Files
scaev/_wiki/JAVA_FIXES_NEEDED.md
2025-12-05 06:48:08 +01:00

4.9 KiB

Java Monitoring Process Fixes

Issues Identified

Based on the error logs from the Java monitoring process, the following bugs need to be fixed:

1. Integer Overflow - extractNumericId() method

Error:

For input string: "239144949705335"
at java.lang.Integer.parseInt(Integer.java:565)
at auctiora.ScraperDataAdapter.extractNumericId(ScraperDataAdapter.java:81)

Problem:

  • Lot IDs are being parsed as int (32-bit, max value: 2,147,483,647)
  • Actual lot IDs can exceed this limit (e.g., "239144949705335")

Solution: Change from Integer.parseInt() to Long.parseLong():

// BEFORE (ScraperDataAdapter.java:81)
int numericId = Integer.parseInt(lotId);

// AFTER
long numericId = Long.parseLong(lotId);

Additional changes needed:

  • Update all related fields/variables from int to long
  • Update database schema if numeric ID is stored (change INTEGER to BIGINT)
  • Update any method signatures that return/accept int for lot IDs

2. UNIQUE Constraint Failures

Error:

Failed to import lot: [SQLITE_CONSTRAINT_UNIQUE] A UNIQUE constraint failed (UNIQUE constraint failed: lots.url)

Problem:

  • Attempting to re-insert lots that already exist
  • No graceful handling of duplicate entries

Solution: Use INSERT OR REPLACE or INSERT OR IGNORE:

// BEFORE
String sql = "INSERT INTO lots (lot_id, url, ...) VALUES (?, ?, ...)";

// AFTER - Option 1: Update existing records
String sql = "INSERT OR REPLACE INTO lots (lot_id, url, ...) VALUES (?, ?, ...)";

// AFTER - Option 2: Skip duplicates silently
String sql = "INSERT OR IGNORE INTO lots (lot_id, url, ...) VALUES (?, ?, ...)";

Alternative with try-catch:

try {
    insertLot(lotData);
} catch (SQLException e) {
    if (e.getMessage().contains("UNIQUE constraint")) {
        logger.debug("Lot already exists, skipping: " + lotData.getUrl());
        return; // Or update instead
    }
    throw e;
}

3. Timestamp Parsing - Already Fixed in Python

Error:

Unable to parse timestamp: materieel wegens vereffening
Unable to parse timestamp: gap

Status: Fixed in parse.py (src/parse.py:37-70)

The Python parser now:

  • Filters out invalid timestamp strings like "gap", "materieel wegens vereffening"
  • Returns empty string for invalid values
  • Handles both Unix timestamps (seconds/milliseconds)

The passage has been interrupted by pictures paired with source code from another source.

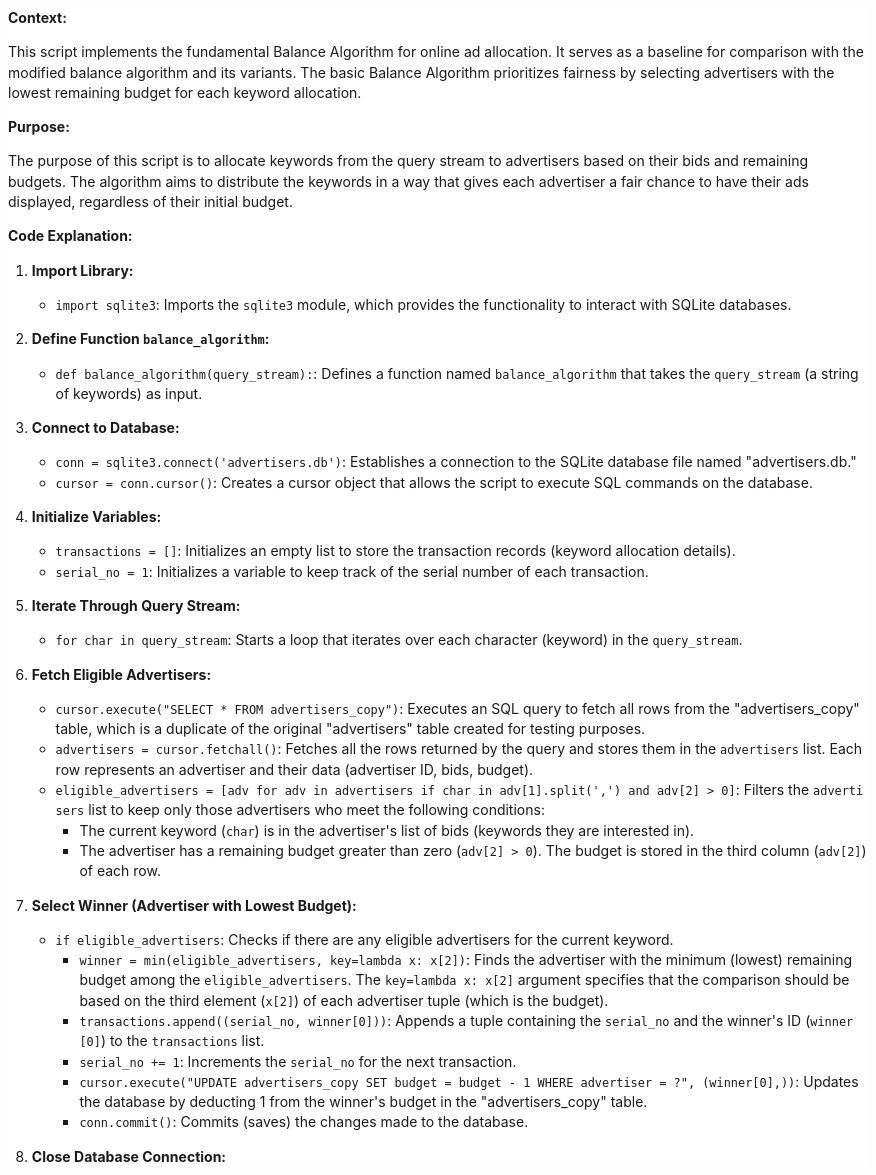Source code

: **Context:**

This script implements the fundamental Balance Algorithm for online ad allocation. It serves as a baseline for comparison with the modified balance algorithm and its variants. The basic Balance Algorithm prioritizes fairness by selecting advertisers with the lowest remaining budget for each keyword allocation.

**Purpose:**

The purpose of this script is to allocate keywords from the query stream to advertisers based on their bids and remaining budgets. The algorithm aims to distribute the keywords in a way that gives each advertiser a fair chance to have their ads displayed, regardless of their initial budget.

**Code Explanation:**

1. **Import Library:**
    
    - `import sqlite3`: Imports the `sqlite3` module, which provides the functionality to interact with SQLite databases.
2. **Define Function `balance_algorithm`:**
    
    - `def balance_algorithm(query_stream):`: Defines a function named `balance_algorithm` that takes the `query_stream` (a string of keywords) as input.
3. **Connect to Database:**
    
    - `conn = sqlite3.connect('advertisers.db')`: Establishes a connection to the SQLite database file named "advertisers.db."
    - `cursor = conn.cursor()`: Creates a cursor object that allows the script to execute SQL commands on the database.
4. **Initialize Variables:**
    
    - `transactions = []`: Initializes an empty list to store the transaction records (keyword allocation details).
    - `serial_no = 1`: Initializes a variable to keep track of the serial number of each transaction.
5. **Iterate Through Query Stream:**
    
    - `for char in query_stream`: Starts a loop that iterates over each character (keyword) in the `query_stream`.
6. **Fetch Eligible Advertisers:**
    
    - `cursor.execute("SELECT * FROM advertisers_copy")`: Executes an SQL query to fetch all rows from the "advertisers_copy" table, which is a duplicate of the original "advertisers" table created for testing purposes.
    - `advertisers = cursor.fetchall()`: Fetches all the rows returned by the query and stores them in the `advertisers` list. Each row represents an advertiser and their data (advertiser ID, bids, budget).
    - `eligible_advertisers = [adv for adv in advertisers if char in adv[1].split(',') and adv[2] > 0]`: Filters the `advertisers` list to keep only those advertisers who meet the following conditions:
        - The current keyword (`char`) is in the advertiser's list of bids (keywords they are interested in).
        - The advertiser has a remaining budget greater than zero (`adv[2] > 0`). The budget is stored in the third column (`adv[2]`) of each row.
7. **Select Winner (Advertiser with Lowest Budget):**
    
    - `if eligible_advertisers`: Checks if there are any eligible advertisers for the current keyword.
        - `winner = min(eligible_advertisers, key=lambda x: x[2])`: Finds the advertiser with the minimum (lowest) remaining budget among the `eligible_advertisers`. The `key=lambda x: x[2]` argument specifies that the comparison should be based on the third element (`x[2]`) of each advertiser tuple (which is the budget).
        - `transactions.append((serial_no, winner[0]))`: Appends a tuple containing the `serial_no` and the winner's ID (`winner[0]`) to the `transactions` list.
        - `serial_no += 1`: Increments the `serial_no` for the next transaction.
        - `cursor.execute("UPDATE advertisers_copy SET budget = budget - 1 WHERE advertiser = ?", (winner[0],))`: Updates the database by deducting 1 from the winner's budget in the "advertisers_copy" table.
        - `conn.commit()`: Commits (saves) the changes made to the database.
8. **Close Database Connection:**
    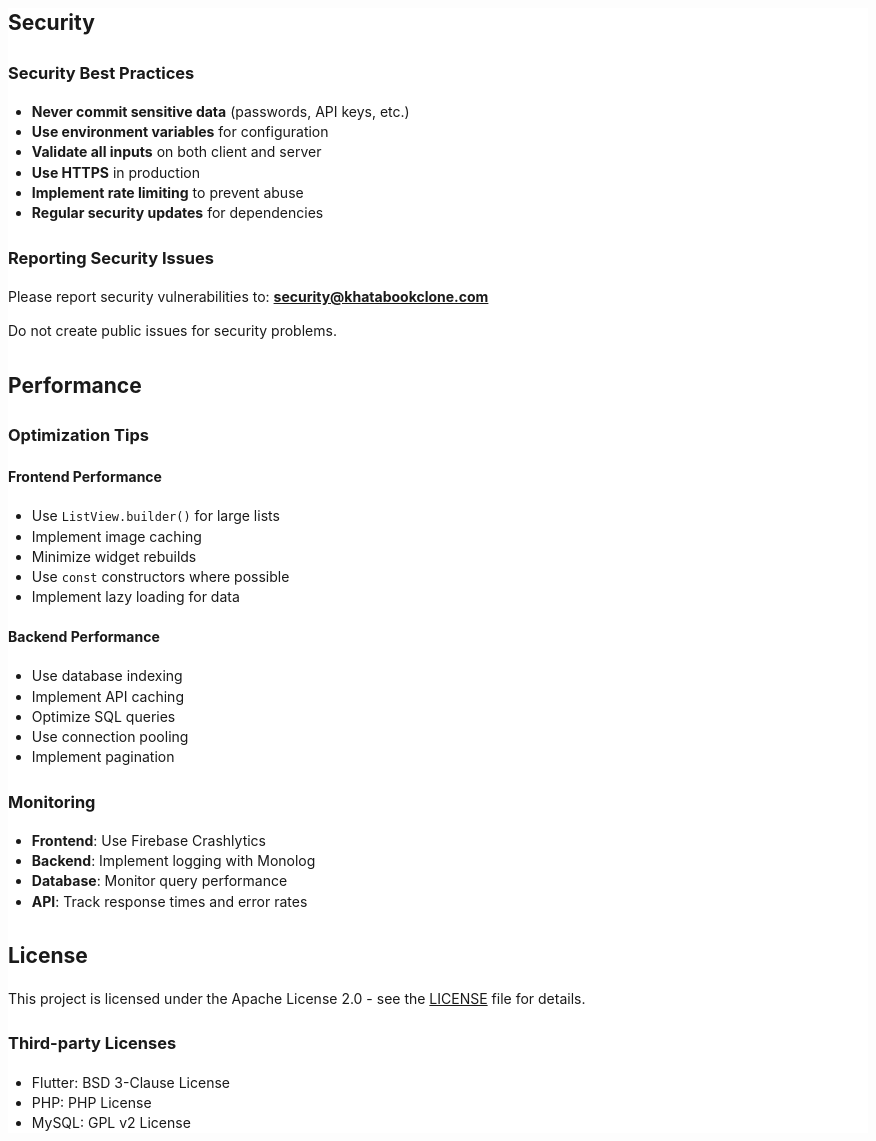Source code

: ## Security

### **Security Best Practices**

- **Never commit sensitive data** (passwords, API keys, etc.)
- **Use environment variables** for configuration
- **Validate all inputs** on both client and server
- **Use HTTPS** in production
- **Implement rate limiting** to prevent abuse
- **Regular security updates** for dependencies

### **Reporting Security Issues**

Please report security vulnerabilities to: **security@khatabookclone.com**

Do not create public issues for security problems.

## Performance

### **Optimization Tips**

#### **Frontend Performance**
- Use `ListView.builder()` for large lists
- Implement image caching
- Minimize widget rebuilds
- Use `const` constructors where possible
- Implement lazy loading for data

#### **Backend Performance**
- Use database indexing
- Implement API caching
- Optimize SQL queries
- Use connection pooling
- Implement pagination

### **Monitoring**

- **Frontend**: Use Firebase Crashlytics
- **Backend**: Implement logging with Monolog
- **Database**: Monitor query performance
- **API**: Track response times and error rates

## License

This project is licensed under the Apache License 2.0 - see the [LICENSE](LICENSE) file for details.

### **Third-party Licenses**
- Flutter: BSD 3-Clause License
- PHP: PHP License
- MySQL: GPL v2 License
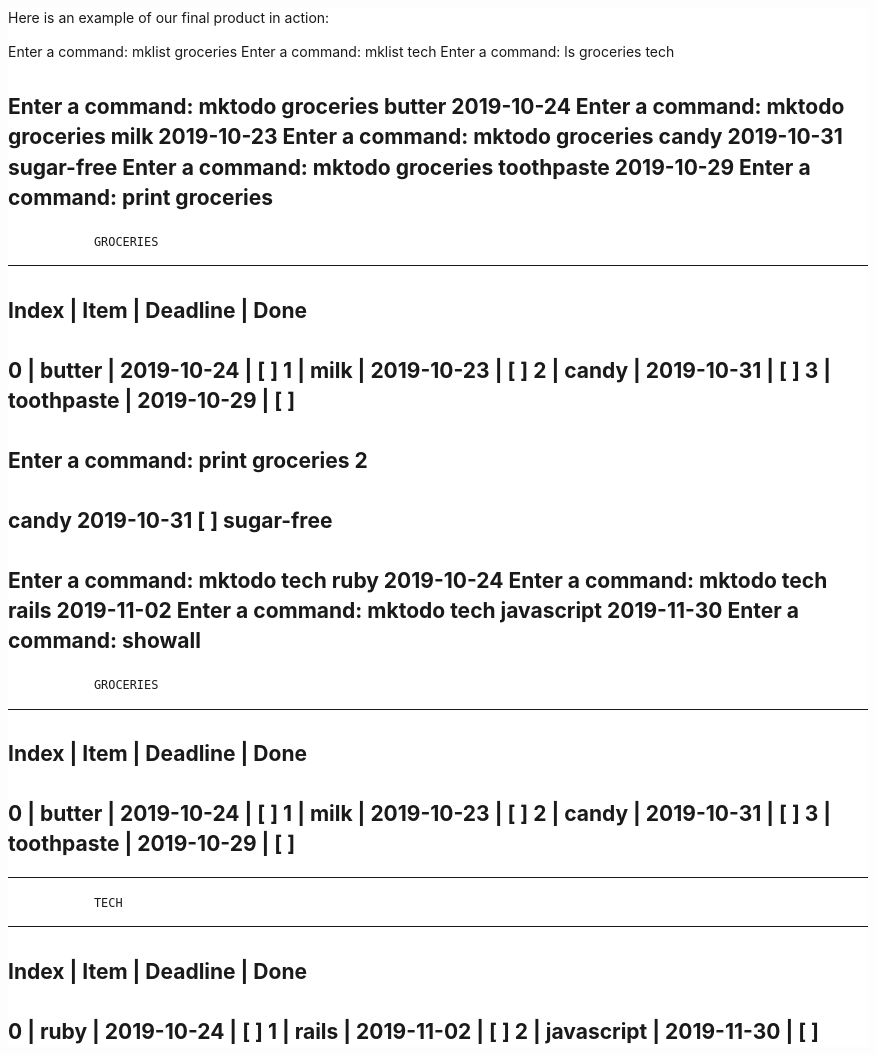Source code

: Here is an example of our final product in action:

Enter a command: mklist groceries
Enter a command: mklist tech
Enter a command: ls
 groceries
 tech

Enter a command: mktodo groceries butter 2019-10-24
Enter a command: mktodo groceries milk 2019-10-23
Enter a command: mktodo groceries candy 2019-10-31 sugar-free
Enter a command: mktodo groceries toothpaste 2019-10-29
Enter a command: print groceries
-------------------------------------------------
                GROCERIES
-------------------------------------------------
Index | Item                 | Deadline   | Done
-------------------------------------------------
0     | butter               | 2019-10-24 | [ ]
1     | milk                 | 2019-10-23 | [ ]
2     | candy                | 2019-10-31 | [ ]
3     | toothpaste           | 2019-10-29 | [ ]
-------------------------------------------------

Enter a command: print groceries 2
-------------------------------------------------
candy                           2019-10-31    [ ]
sugar-free
-------------------------------------------------

Enter a command: mktodo tech ruby 2019-10-24
Enter a command: mktodo tech rails 2019-11-02
Enter a command: mktodo tech javascript 2019-11-30
Enter a command: showall
-------------------------------------------------
                GROCERIES
-------------------------------------------------
Index | Item                 | Deadline   | Done
-------------------------------------------------
0     | butter               | 2019-10-24 | [ ]
1     | milk                 | 2019-10-23 | [ ]
2     | candy                | 2019-10-31 | [ ]
3     | toothpaste           | 2019-10-29 | [ ]
-------------------------------------------------
-------------------------------------------------
                TECH
-------------------------------------------------
Index | Item                 | Deadline   | Done
-------------------------------------------------
0     | ruby                 | 2019-10-24 | [ ]
1     | rails                | 2019-11-02 | [ ]
2     | javascript           | 2019-11-30 | [ ]
-------------------------------------------------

Java side action: If the Java code also parses timestamps, apply similar validation:

  • Check for known invalid values before parsing
  • Use try-catch and return null/empty for unparseable timestamps
  • Don't fail the entire import if one timestamp is invalid

Migration Strategy

Step 1: Fix Python Parser

  • Updated format_timestamp() to handle invalid strings
  • Created migration script script/migrate_reparse_lots.py

Step 2: Run Migration

cd /path/to/scaev
python script/migrate_reparse_lots.py --dry-run  # Preview changes
python script/migrate_reparse_lots.py           # Apply changes

This will:

  • Re-parse all cached HTML pages using improved NEXT_DATA extraction
  • Update existing database entries with newly extracted fields
  • Populate missing viewing_time, pickup_date, and other fields

Step 3: Fix Java Code

  1. Update ScraperDataAdapter.java:81 - use Long.parseLong()
  2. Update DatabaseService.java - use INSERT OR REPLACE or handle duplicates
  3. Update timestamp parsing - add validation for invalid strings
  4. Update database schema - change numeric ID columns to BIGINT if needed

Step 4: Re-run Monitoring Process

After fixes, the monitoring process should:

  • Successfully import all lots without crashes
  • Gracefully skip duplicates
  • Handle large numeric IDs
  • Ignore invalid timestamp values

Database Schema Changes (if needed)

If lot IDs are stored as numeric values in Java's database:

-- Check current schema
PRAGMA table_info(lots);

-- If numeric ID field exists and is INTEGER, change to BIGINT:
ALTER TABLE lots ADD COLUMN lot_id_numeric BIGINT;
UPDATE lots SET lot_id_numeric = CAST(lot_id AS BIGINT) WHERE lot_id GLOB '[0-9]*';
-- Then update code to use lot_id_numeric

Testing Checklist

After applying fixes:

  • Import lot with ID > 2,147,483,647 (e.g., "239144949705335")
  • Re-import existing lot (should update or skip gracefully)
  • Import lot with invalid timestamp (should not crash)
  • Verify all newly extracted fields are populated (viewing_time, pickup_date, etc.)
  • Check logs for any remaining errors

Files Modified

Python side (completed):

  • src/parse.py - Fixed format_timestamp() method
  • script/migrate_reparse_lots.py - New migration script

Java side (needs implementation):

  • auctiora/ScraperDataAdapter.java - Line 81: Change Integer.parseInt to Long.parseLong
  • auctiora/DatabaseService.java - Line ~569: Handle UNIQUE constraints gracefully
  • Database schema - Consider BIGINT for numeric IDs